_Your assignment_
Filter this data down to the lines that hold "linejoin", and copy them.

_Records for the task_
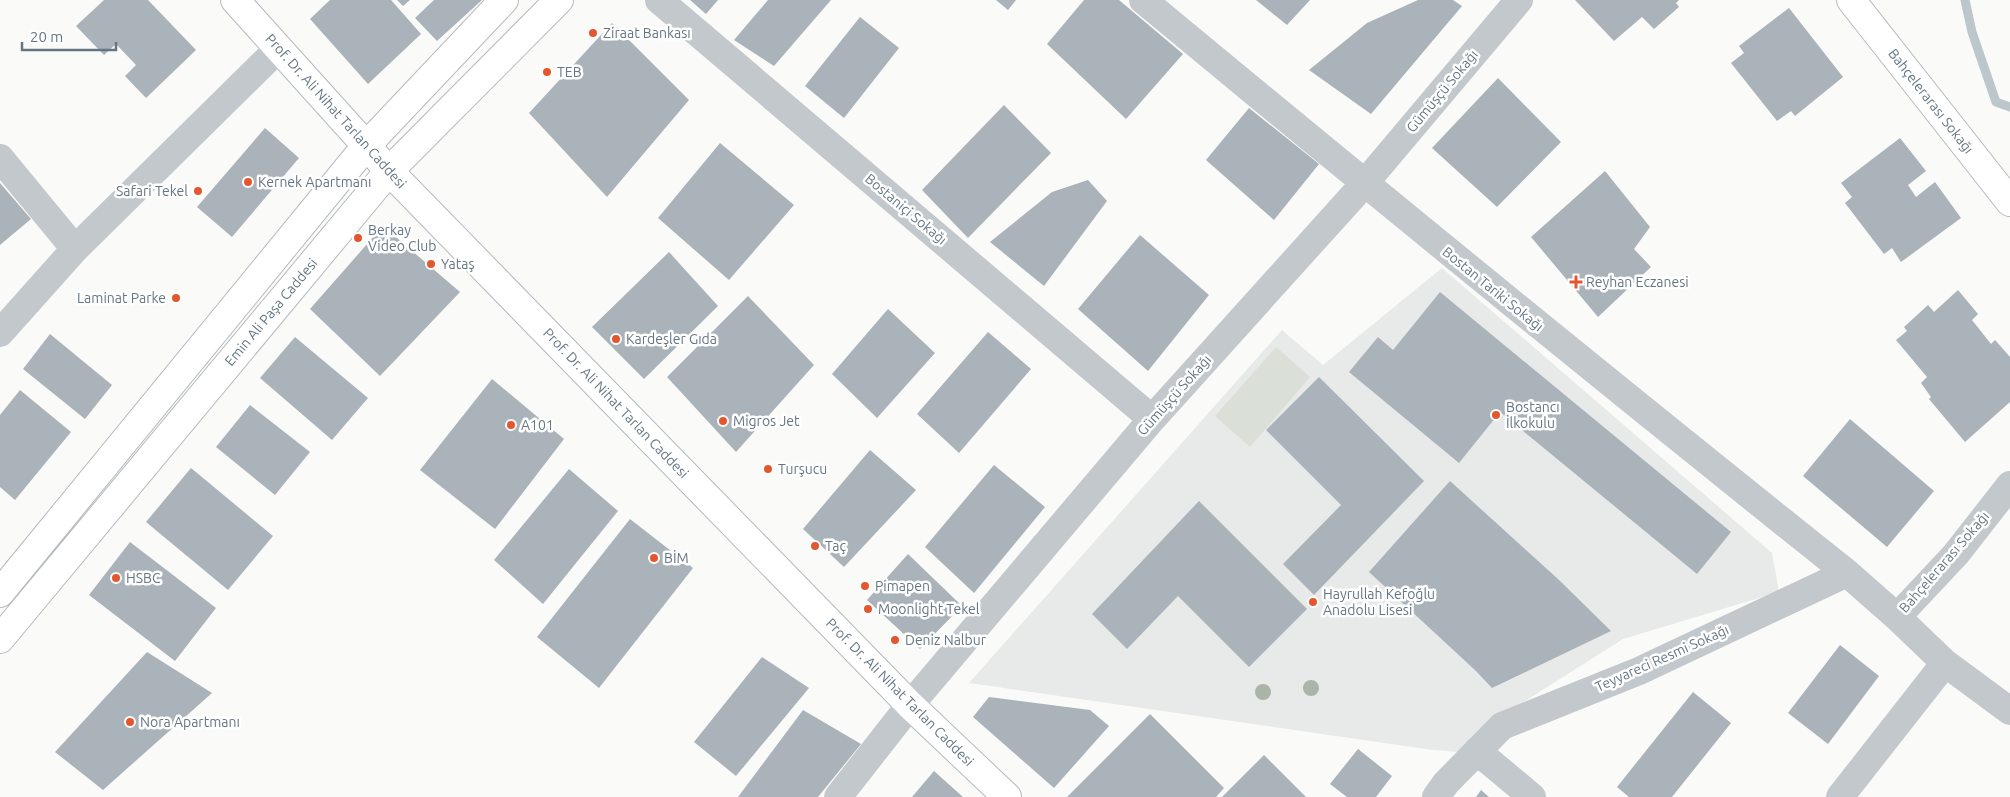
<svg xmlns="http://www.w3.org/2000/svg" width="2010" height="797" viewBox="0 0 2010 797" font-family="Ubuntu,sans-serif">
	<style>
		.built { fill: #e8e9e9 }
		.green { fill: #dadfd7 }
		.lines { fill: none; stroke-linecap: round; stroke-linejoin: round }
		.stream { stroke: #bbc7cb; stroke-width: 9 }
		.building { fill: #aab3b9 }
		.secondary-casing { stroke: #b3babf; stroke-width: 30 }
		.primary-casing { stroke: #b5babe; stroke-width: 30 }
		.street { stroke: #c3c8cc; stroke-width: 28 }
		.secondary { stroke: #fff; stroke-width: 28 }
		.primary { stroke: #fff; stroke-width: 28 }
		.tree { fill: #aab4a7 }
		.poi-dot { fill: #e4572e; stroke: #fff; stroke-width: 2 }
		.labels { text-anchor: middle; stroke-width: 5; stroke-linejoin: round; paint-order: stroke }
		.poi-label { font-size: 14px; fill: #657683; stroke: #fff; text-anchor: start }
		.street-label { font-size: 14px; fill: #657683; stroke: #fff }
	</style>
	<rect width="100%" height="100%" fill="#fafaf8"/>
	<path class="built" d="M1442,268l330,285 7,39 -156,47 -120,76 -36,27 -8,10 -26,-2 -464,-67 313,-353 41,35z"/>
	<path class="green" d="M1276,347l34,30 -60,70 -35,-31z"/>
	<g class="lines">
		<path class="stream" d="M1965,0l7,32 24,70 14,5"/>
	</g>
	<path class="building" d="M104,0h44l48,50 -50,48 -21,-22 11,-11 -20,-21 -12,11 -28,-29z
		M330,0h61l30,34 -53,50 -58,-65z
		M397,0h13l-7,6z
		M434,0h48l-45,41 -22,-23z
		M690,0h28l-12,14z
		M768,0h63l-57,66 -40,-26z
		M996,0h20l-8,10z
		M1084,0h35l64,54 -57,65 -79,-75z
		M1256,0h54l-23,25z
		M1418,0h35l9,6 -91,108 -62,-44 58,-47z
		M1575,0h104l-3,3 3,4 -25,22 -12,-12 -28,24z
		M1789,8l54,69 -48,39 -4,-5 -14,10 -46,-58 13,-10 -5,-7z
		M860,17l39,31 -55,70 -39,-32z
		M612,23l77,77 -82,97 -78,-84z
		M1498,78l63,64 -64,65 -65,-59z
		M1004,105l47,48 -83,85 -46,-48z
		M1249,108l70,56 -45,56 -68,-60z
		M265,128l34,30 -67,79 -35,-30z
		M1900,138l26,33 -18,14 8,12 19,-15 26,36 -60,44 -9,-14 -8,6 -39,-51 7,-6 -11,-14z
		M720,143l74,62 -65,75 -71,-62z
		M1605,171l45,56 -16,22 17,18 -53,50 -67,-80z
		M1088,180l19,21 -63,85 -54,-44 62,-50z
		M0,183l31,36 -31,26z
		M383,226l77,66 -80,84 -70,-67z
		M1140,235l69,60 -61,76 -70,-62z
		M669,252l49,54 -74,73 -52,-52z
		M1958,290l20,24 -6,6 19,24 4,-4 15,17v45l-45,40 -36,-43 2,-2 -10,-14 6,-6 -31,-37 11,-9 -3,-4 24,-22 6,7z
		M1440,292l291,240 -34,42 -197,-162 -41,51 -110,-91 29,-35 15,13z
		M748,296l66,69 -78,87 -69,-75z
		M888,309l47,44 -58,65 -45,-44z
		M988,332l43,37 -72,84 -42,-39z
		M50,334l62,51 -27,34 -62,-50z
		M295,337l73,61 -36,42 -72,-62z
		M1319,377l105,104 -110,114 -31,-31 58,-59 -75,-75z
		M492,379l72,60 -69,90 -75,-59z
		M20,390l51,42 -56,68 -15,-13v-72z
		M250,405l60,47 -35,43 -59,-48z
		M1850,419l84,72 -47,56 -84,-71z
		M870,450l46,40 -72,77 -41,-38z
		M994,465l51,42 -71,86 -49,-46z
		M191,468l82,68 -45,54 -82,-68z
		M569,469l49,42 -75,93 -49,-44z
		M1450,481l108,98 53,52 -119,57 -16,-17 -107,-99z
		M1199,501l108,108 -58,58 -71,-71 -51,53 -35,-35z
		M630,519l63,49 -94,120 -62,-51z
		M130,542l86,66 -41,53 -86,-66z
		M908,554l54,52 -42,43 -53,-49z
		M1840,645l39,31 -51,68 -40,-31z
		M147,652l65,41 -109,97 -48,-38z
		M762,657l47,31 -73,88 -42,-34z
		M1693,692l38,31 -59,74h-43l-12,-10z
		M989,697l101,13 19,16 -55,62 -81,-71z
		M803,710l58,34 -43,53h-80z
		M1150,714l74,74 -8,9h-149z
		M1358,749l34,27 -16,21h-29l-17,-13z
		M1264,755l42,42h-84z
		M934,771l29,26h-51z
		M1481,790l8,7h-13z"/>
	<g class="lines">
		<g class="secondary-casing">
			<path id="secondary" d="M235,0l154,171 521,534 97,92"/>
		</g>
		<g class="primary-casing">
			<path id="primary" d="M1851,0l159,202
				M0,593l366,-447 138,-146
				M0,639l389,-468 170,-171"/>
		</g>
		<path class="street" d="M659,0l493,419
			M1143,0c233,193 467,384 704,573
			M0,158l75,91
			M0,333l75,-84 204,-201
			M1897,617l59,-63 54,-69
			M1477,751l55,46
			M838,797l72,-92 242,-286 212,-235 155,-184
			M1436,797l10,-14 56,-57 137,-55 208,-98 50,44 48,46 65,48
			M1840,797l105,-134"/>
		<use href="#secondary" class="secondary"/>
		<use href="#primary" class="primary"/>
	</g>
	<g class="tree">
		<circle cx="1311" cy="688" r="8"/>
		<circle cx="1263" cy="692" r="8"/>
	</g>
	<g class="poi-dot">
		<circle cx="593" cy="33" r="5"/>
		<circle cx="547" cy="72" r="5"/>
		<circle cx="248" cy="182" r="5"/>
		<circle cx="198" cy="191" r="5"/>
		<circle cx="358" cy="238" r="5"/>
		<circle cx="431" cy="264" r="5"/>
		<path d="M1573.5 274.5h5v5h5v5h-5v5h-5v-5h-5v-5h5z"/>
		<circle cx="176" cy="298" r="5"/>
		<circle cx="616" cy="339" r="5"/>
		<circle cx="1496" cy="415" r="5"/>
		<circle cx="723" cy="421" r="5"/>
		<circle cx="511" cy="425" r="5"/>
		<circle cx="768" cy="469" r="5"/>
		<circle cx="815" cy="546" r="5"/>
		<circle cx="654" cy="558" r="5"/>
		<circle cx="116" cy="578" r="5"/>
		<circle cx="865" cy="586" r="5"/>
		<circle cx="1313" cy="602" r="5"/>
		<circle cx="868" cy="609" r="5"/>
		<circle cx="895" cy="640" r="5"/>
		<circle cx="130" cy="722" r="5"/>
	</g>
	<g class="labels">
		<g class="poi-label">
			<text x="603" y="38">Ziraat Bankası</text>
			<text x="557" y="77">TEB</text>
			<text x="258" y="187">Kernek Apartmanı</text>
			<text x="188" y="196" text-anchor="end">Safari Tekel</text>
			<text x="368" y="235">Berkay<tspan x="368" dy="16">Video Club</tspan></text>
			<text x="441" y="269">Yataş</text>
			<text x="1586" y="287">Reyhan Eczanesi</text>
			<text x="166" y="303" text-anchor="end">Laminat Parke</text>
			<text x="626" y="344">Kardeşler Gıda</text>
			<text x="1506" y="412">Bostancı<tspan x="1506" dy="16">İlkokulu</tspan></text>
			<text x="733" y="426">Migros Jet</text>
			<text x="521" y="430">A101</text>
			<text x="778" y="474">Turşucu</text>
			<text x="825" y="551">Taç</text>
			<text x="664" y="563">BİM</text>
			<text x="126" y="583">HSBC</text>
			<text x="875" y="591">Pimapen</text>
			<text x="1323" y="599">Hayrullah Kefoğlu<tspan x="1323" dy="16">Anadolu Lisesi</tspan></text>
			<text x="878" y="614">Moonlight Tekel</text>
			<text x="905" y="645">Deniz Nalbur</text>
			<text x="140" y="727">Nora Apartmanı</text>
		</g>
		<g class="street-label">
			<text transform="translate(1442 91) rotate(-50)" y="5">Gümüşçü Sokağı</text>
			<text transform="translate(1931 101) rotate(52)" y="5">Bahçelerarası Sokağı</text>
			<text transform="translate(336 111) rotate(48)" y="5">Prof. Dr. Ali Nihat Tarlan Caddesi</text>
			<text transform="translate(906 209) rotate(40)" y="5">Bostaniçi Sokağı</text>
			<text transform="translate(1493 289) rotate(39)" y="5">Bostan Tariki Sokağı</text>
			<text transform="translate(271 312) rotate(-50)" y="5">Emin Ali Paşa Caddesi</text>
			<text transform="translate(1174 395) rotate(-48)" y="5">Gümüşçü Sokağı</text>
			<text transform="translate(616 403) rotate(46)" y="5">Prof. Dr. Ali Nihat Tarlan Caddesi</text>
			<text transform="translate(1944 562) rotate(-49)" y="5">Bahçelerarası Sokağı</text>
			<text transform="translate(1662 658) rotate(-24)" y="5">Teyyareci Resmi Sokağı</text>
			<text transform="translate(900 692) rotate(45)" y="5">Prof. Dr. Ali Nihat Tarlan Caddesi</text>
		</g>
	</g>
	<path d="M22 42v8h94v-8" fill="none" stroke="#657683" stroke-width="2.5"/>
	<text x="30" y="42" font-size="15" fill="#657683" stroke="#ffffff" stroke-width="4" paint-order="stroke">20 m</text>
</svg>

_Exercise output_
		.lines { fill: none; stroke-linecap: round; stroke-linejoin: round }
		.labels { text-anchor: middle; stroke-width: 5; stroke-linejoin: round; paint-order: stroke }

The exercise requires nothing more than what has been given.